The International Monetary Fund (IMF) said on Thursday that the resources member countries committed are welcomed and would be safeguarded, and the IMF would strive to meet the timeline of the 2010 quota and governance reform.
The pledges of member countries to join the resources increase demonstrated "broad commitment" of the membership to ensure the IMF has the resources it needs to carry out its mandate and to help preserve global financial stability, IMF spokesman Gerry Rice said in a news briefing on Thursday.
As a major breakthrough of the group of 20 summit in Mexico resort Los Cabos last week, countries formalized their funding pledges of 456 billion U.S. dollars to the IMF, helping to almost double its financial firepower to shield the world economy from Europe's deepening crisis, up from the 430 billion dollars the Washington-based global lender secured at the April Spring meetings.
So far, a total of 37 IMF member countries, representing about three-fifths of total quota of the Fund, have joined the collective effort. Among them, China committed 43 billion dollars, with Brazil, Russia, India and Mexico committing 10 billion dollars each.
Chritine Lagarde, managing director of the Fund, said then the "sense of convergence" would facilitate the comprehensive and coordinated approach to global economic and financial challenges advocated by the IMF.
Rice reiterated that the IMF is committed to assuring the members' interests and resources are safeguarded. He stressed that additional resources would be used to build a global firewall and be made available to all member countries in need.

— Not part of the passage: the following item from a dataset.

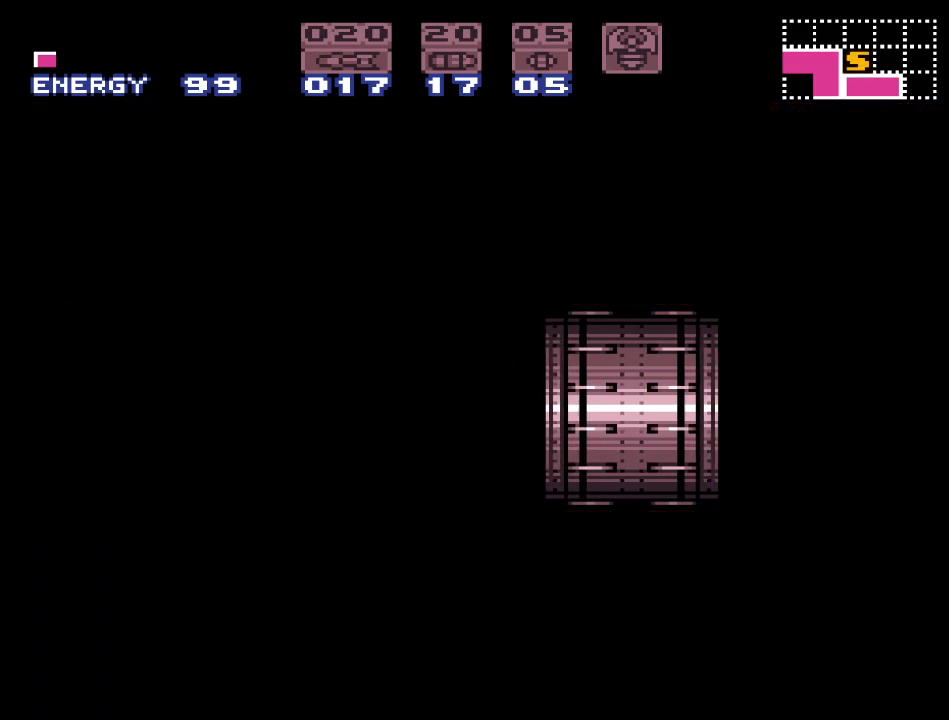
{"buttons": ["Y", "DPAD_LEFT"], "events": []}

Rice highlighted that the resources would be drawn only if they are needed as a second line of defense after resources already available from quota and the existing New Arrangements to Borrow ( NAB) are substantially used.
While quota subscriptions of member countries are the IMF's main source of financing, the Fund can supplement its quota resources through borrowing if it believes they might fall short of members' needs. Through the NAB, the IMF's main backstop for quota resources, member countries could lend additional resources to the IMF.
The Fund approved the modalities for bilateral borrowing earlier in June, which will allow the Fund to significantly boost its resources. Member countries could make additional resources available to the Fund through bilateral loans or note purchasing.
Moreover, Rice added if the additional resources are drawn, they will be repaid with interests.
In late 2011, the IMF executive board adopted a new rule for setting the basic rate of charge levied by the IMF on lending. The basic rate of charge is composed of the interest rate on the Special Drawing Right (SDR) plus a margin.
He also said the IMF management will push for "as much progress as possible" to meet the timeline of the 2010 quota and governance reform package, which includes doubling the IMF's quotas and shifting over 6 percent of the Fund quota to emerging or under- represented countries.
The IMF has been striving to make the 2010 reform package effective before its annual meetings scheduled for this October. Rice noted that it would continue to be their determination to push for that progress.